Я сообщил об этом жене после обеда, когда она играла в вист с Энид, и мне показалось, что девушка покраснела при моих словах. Это подало мне повод к некоторым размышлениям, и вечером, куря последнюю трубку перед сном, я мысленно уже видел красивую, счастливую парочку супругов – Ральфа и Энид, по-моему, совершенно подходивших друг к другу. Занятый матримониальными планами, я курил и самодовольно улыбался, как вдруг на лестнице возле моего кабинета раздались тихие шаги. Да. Вот скрипнула третья ступенька снизу: она всегда скрипит. Кто-то сходил вниз. Я сидел неподвижно, напряженно прислушиваясь. Около моей двери шаги остановились, потом снова раздались дальше. Бесшумно вышел я из кабинета и последовал за ними. Неужели наконец мне удастся разоблачить тайну Херн-Лоджа, однажды уже ускользнувшую от меня?

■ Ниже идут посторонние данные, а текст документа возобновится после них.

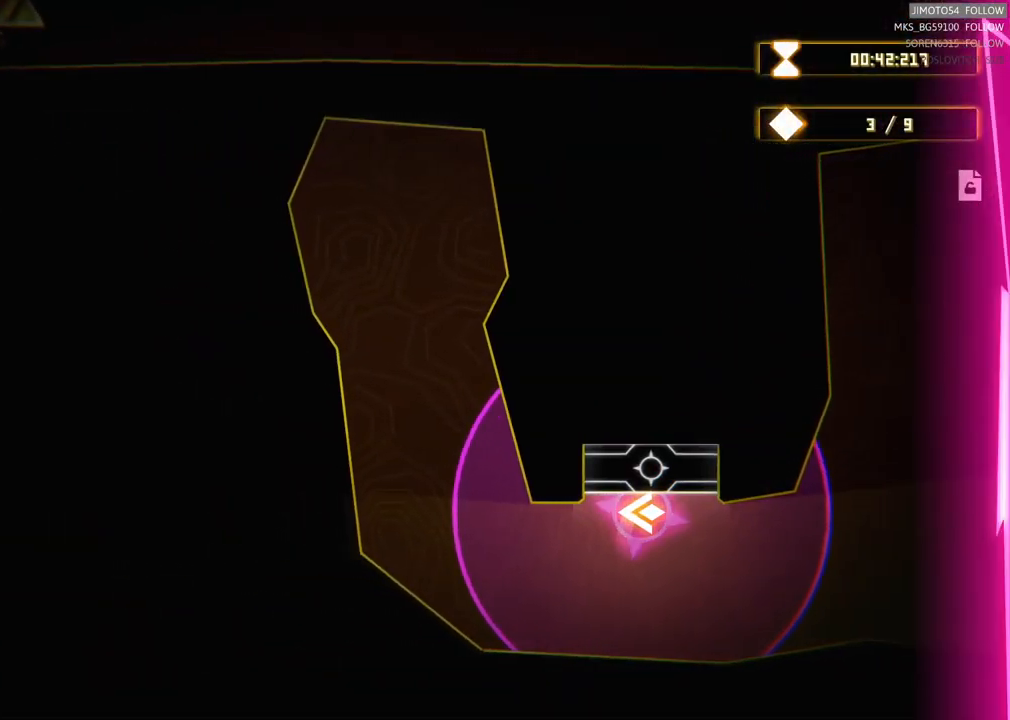
{"buttons": [], "left_stick": "center", "right_stick": "center", "events": []}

Я шел без свечи, по звуку шагов впереди меня направлявшихся по коридору, в конце которого было окно, в памятную для меня ночь сломанное убежавшими ворами, но давно уже починенное и запиравшееся на ночь внутренним ставнем. Сердце мое замерло, когда я увидал, что у этого окна снова вспыхнула спичка, и зажженная свеча в знакомом мне подсвечнике осветила фигуру рассматривавшей бумажку. Энид Артур! Все предостережения Ральфа мгновенно припомнились мне, и, не заботясь о последствиях моего поступка, я быстро бросился к девушке.

К моему изумлению, мисс Артур не тронулась с места, но продолжала стоять по-прежнему, с бумажкой в руке. Потом, спрятав ее на груди, она медленно пошла мне навстречу. Я остановился как окаменелый, пораженный ее странной, твердой, словно застывшей, походкой и широко открытыми, но точно ничего не видевшими глазами. Не замечая меня, она механически двигалась вперед, к двери и по лестнице. Я услыхал, как отворилась и затворилась дверь ее комнаты, и вернулся к себе в полнейшем недоумении.

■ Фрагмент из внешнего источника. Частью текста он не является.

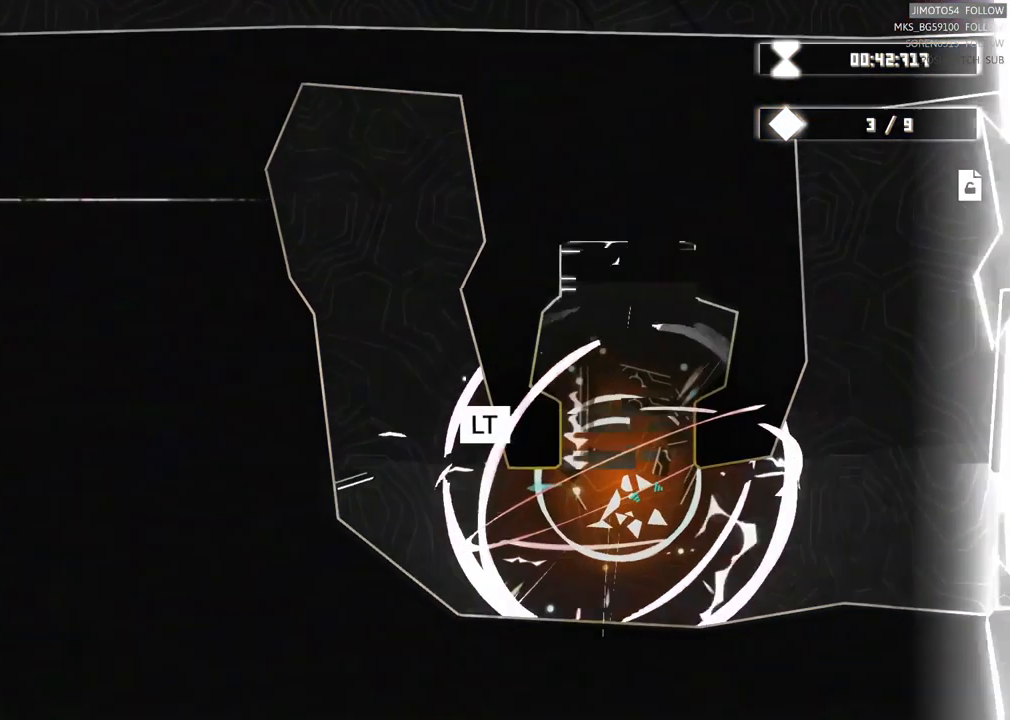
{"buttons": ["L2"], "left_stick": "center", "right_stick": "center", "events": [[400, "L2", "down"]]}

Я накрыл ее на том же самом месте и в том же положении, как и в ту ночь: у окна, склоненную над бумажкой! Но очевидно, сегодня она странствовала в припадке сомнамбулизма. А тогда? Неужели она спящая пришла из своей квартиры в Омига-Стрит? И каким образом проникла она в дом? Я вспомнил женские следы среди грубых мужских следов, потерянную перчатку, пронзительный крик и совершенно запутался в лабиринте догадок и предположений. На следующий день приехал Ральф Гэринг, и, воспользовавшись первым удобным случаем, я рассказал ему о виденном мною прошлою ночью. Выслушав меня, он сделался очень серьезен.

– Вы уверены, что она ходила во сне? – спросил он.

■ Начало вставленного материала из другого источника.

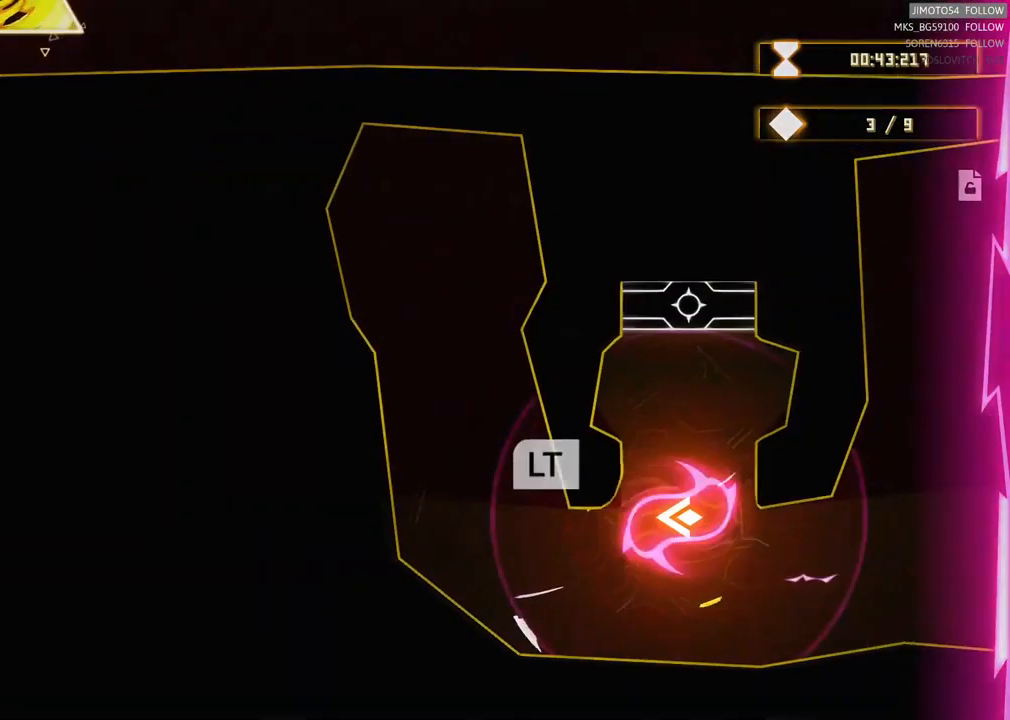
{"buttons": ["L2"], "left_stick": "center", "right_stick": "center", "events": []}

– Совершенно уверен. Я нашумел довольно, приближаясь к ней, а она даже не сморгнула, точно тут никого не было.

– Мы должны незаметно наблюдать за нею и подмечать решительно все, – сказал он. – Только осторожно, чтобы она ничего не подозревала. Знаете ведь, иногда ничтожные мелочи наводят на важные открытия. Впрочем, кроме того, я намерен сторожить ее ночью.

– Вы с ума сошли, Ральф! Что у вас за идеи! Она просто лунатик, а вы делаете из этого целую трагедию!

– Тем лучше, если не окажется никакой трагедии. Ведь вы разрешаете мне караулить сегодня в нижнем коридоре?

– Делайте, что хотите, все это одни фантазии, милейший, – смеясь, отвечал я.

Но очевидно, Ральф принял ночной эпизод очень близко к сердцу, так как весь день был сам не свой и неоднократно возвращался к этому предмету.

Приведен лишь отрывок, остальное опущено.